-- THE DATA --

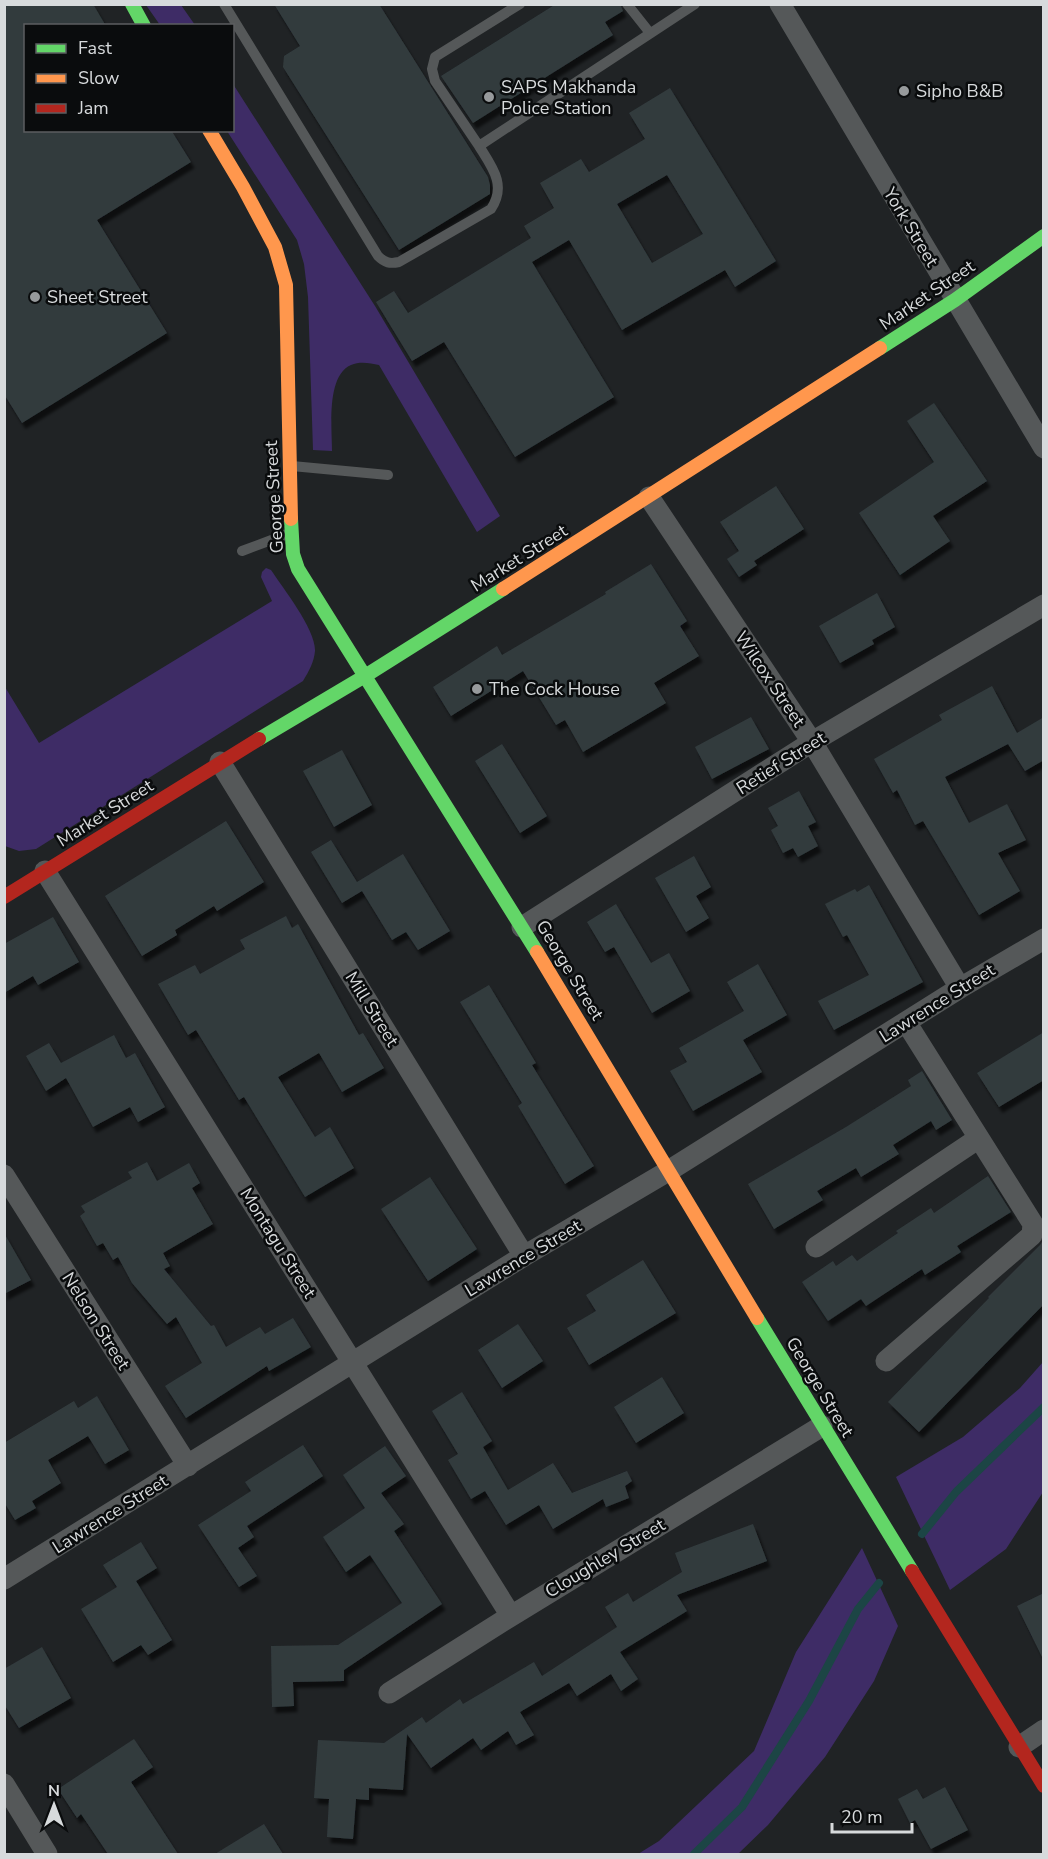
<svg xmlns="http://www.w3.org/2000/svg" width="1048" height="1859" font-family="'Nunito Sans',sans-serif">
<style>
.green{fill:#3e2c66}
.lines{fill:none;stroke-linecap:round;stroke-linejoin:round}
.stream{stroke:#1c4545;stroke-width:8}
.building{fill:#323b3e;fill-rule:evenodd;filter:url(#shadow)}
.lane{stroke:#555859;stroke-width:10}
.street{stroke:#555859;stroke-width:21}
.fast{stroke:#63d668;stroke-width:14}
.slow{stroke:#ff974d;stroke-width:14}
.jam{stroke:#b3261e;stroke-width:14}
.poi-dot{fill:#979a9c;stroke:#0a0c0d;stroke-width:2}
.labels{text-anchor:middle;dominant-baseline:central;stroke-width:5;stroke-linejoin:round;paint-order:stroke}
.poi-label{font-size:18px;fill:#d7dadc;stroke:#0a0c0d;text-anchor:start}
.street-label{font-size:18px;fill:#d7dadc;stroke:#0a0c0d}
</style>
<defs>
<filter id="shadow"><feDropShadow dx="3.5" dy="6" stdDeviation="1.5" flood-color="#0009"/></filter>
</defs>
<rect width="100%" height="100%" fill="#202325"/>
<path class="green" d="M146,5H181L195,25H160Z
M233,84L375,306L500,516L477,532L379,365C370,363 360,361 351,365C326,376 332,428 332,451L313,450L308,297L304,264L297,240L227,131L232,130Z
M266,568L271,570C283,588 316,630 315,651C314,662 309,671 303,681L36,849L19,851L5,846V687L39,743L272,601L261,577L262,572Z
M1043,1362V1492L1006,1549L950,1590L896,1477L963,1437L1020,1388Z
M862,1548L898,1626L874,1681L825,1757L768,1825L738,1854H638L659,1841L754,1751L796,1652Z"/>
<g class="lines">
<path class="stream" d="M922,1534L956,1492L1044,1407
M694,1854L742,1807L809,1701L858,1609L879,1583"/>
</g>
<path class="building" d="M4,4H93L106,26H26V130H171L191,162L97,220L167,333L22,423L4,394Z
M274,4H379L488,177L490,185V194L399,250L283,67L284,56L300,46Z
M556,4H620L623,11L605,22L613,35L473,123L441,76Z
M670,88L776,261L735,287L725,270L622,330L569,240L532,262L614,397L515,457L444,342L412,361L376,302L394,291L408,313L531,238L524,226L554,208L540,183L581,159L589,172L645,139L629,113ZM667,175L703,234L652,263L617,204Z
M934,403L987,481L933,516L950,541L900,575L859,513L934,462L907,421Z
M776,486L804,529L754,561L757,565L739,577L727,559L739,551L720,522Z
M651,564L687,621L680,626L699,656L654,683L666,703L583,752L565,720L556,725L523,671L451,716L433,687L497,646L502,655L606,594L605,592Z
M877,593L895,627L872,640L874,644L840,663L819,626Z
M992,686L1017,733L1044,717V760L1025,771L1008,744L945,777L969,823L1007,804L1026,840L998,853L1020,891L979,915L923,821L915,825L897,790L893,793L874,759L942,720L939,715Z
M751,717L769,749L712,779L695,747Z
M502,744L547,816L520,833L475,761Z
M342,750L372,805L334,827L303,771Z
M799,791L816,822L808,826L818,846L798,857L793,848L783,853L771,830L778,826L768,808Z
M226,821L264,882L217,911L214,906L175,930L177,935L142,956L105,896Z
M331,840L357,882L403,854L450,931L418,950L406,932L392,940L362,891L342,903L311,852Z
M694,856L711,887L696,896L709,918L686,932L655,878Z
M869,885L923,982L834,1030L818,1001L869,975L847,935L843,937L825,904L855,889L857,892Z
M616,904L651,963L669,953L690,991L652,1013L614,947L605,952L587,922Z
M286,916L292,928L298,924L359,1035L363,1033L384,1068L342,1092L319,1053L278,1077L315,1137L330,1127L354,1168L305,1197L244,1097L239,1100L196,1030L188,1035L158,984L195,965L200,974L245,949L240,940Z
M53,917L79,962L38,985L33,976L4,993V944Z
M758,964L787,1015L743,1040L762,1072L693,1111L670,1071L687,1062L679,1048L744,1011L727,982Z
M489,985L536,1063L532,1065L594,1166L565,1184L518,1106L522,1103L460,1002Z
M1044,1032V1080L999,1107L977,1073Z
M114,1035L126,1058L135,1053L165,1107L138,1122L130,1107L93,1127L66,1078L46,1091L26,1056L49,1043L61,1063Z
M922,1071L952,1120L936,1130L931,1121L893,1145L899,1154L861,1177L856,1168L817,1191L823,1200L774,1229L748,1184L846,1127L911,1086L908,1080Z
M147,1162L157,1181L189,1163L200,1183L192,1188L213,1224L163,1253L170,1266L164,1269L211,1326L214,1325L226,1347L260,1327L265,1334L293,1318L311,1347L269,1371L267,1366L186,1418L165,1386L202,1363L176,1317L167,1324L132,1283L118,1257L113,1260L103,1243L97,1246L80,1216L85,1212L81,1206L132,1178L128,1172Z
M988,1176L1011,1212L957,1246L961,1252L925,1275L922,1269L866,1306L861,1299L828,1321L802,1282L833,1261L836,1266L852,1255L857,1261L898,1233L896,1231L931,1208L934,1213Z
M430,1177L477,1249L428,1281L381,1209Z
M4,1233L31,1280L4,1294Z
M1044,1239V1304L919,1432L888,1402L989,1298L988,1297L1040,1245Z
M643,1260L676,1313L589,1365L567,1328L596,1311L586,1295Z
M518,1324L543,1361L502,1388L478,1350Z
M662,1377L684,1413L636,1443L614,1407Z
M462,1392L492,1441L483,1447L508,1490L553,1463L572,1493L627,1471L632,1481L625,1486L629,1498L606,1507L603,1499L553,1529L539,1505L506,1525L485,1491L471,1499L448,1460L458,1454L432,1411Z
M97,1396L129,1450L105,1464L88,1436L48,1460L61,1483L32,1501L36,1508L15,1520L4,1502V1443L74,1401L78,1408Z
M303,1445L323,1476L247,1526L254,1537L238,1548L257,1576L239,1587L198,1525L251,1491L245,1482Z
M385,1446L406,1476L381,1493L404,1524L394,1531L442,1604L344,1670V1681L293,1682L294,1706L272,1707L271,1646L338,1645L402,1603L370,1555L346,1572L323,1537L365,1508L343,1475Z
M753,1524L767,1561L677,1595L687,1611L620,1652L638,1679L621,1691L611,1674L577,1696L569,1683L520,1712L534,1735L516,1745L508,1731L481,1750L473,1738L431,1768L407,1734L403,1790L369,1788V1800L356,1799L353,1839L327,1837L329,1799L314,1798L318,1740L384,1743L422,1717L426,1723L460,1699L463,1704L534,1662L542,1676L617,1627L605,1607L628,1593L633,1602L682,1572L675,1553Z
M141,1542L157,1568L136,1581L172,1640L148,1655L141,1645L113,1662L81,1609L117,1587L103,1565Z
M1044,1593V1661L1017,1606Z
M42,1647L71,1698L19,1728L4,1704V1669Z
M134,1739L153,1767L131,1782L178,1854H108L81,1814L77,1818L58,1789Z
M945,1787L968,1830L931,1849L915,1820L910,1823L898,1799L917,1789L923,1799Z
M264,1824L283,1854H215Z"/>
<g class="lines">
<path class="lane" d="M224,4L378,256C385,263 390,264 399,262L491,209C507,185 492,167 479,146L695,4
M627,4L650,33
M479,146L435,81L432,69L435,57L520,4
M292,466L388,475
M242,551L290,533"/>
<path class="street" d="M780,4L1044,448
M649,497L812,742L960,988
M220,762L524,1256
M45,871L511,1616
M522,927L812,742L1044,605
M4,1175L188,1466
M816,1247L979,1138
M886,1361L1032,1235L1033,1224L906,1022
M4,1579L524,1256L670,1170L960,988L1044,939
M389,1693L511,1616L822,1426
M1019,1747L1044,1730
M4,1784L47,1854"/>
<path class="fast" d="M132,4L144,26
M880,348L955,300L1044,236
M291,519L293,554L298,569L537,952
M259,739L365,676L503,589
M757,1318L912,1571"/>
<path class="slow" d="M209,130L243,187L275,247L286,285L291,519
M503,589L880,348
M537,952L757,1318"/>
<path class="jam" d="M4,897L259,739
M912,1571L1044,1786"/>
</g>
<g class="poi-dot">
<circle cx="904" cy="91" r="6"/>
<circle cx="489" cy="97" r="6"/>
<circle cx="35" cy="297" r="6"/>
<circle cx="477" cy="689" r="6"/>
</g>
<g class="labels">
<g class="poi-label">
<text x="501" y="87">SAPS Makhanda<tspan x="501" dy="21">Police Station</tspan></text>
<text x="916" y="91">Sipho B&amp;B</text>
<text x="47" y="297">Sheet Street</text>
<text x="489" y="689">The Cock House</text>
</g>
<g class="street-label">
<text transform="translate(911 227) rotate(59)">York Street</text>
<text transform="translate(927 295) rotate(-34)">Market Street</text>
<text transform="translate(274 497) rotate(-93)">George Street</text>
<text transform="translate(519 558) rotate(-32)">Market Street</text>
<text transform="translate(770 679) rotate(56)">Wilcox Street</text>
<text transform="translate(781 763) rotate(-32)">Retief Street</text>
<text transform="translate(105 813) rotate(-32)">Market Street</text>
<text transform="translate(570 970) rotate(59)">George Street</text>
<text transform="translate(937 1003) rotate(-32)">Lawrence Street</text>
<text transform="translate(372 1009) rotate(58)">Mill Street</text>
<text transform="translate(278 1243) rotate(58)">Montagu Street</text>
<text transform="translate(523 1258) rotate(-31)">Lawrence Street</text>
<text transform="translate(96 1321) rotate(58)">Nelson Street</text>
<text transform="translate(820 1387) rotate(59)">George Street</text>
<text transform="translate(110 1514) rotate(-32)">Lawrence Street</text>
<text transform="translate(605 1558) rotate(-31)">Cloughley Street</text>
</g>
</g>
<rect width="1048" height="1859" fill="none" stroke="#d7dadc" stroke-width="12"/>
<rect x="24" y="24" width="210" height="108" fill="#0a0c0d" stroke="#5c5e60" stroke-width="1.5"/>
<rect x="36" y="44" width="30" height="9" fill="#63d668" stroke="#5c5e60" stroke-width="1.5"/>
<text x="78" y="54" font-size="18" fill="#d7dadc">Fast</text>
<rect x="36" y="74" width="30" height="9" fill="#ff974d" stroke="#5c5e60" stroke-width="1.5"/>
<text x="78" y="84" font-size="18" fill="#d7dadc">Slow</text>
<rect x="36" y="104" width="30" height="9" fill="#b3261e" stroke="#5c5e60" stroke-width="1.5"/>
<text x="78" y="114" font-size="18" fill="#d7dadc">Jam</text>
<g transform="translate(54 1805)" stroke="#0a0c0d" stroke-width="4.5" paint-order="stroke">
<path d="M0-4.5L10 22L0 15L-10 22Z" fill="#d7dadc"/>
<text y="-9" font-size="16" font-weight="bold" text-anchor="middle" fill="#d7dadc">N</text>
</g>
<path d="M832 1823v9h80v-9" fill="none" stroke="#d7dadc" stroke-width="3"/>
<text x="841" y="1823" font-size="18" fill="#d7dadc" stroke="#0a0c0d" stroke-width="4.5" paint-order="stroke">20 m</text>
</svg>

-- EXERCISE AIM --
Working from the listing, state how many lines include "filter". The reply must be that number alone.

-- RESPONSE --
2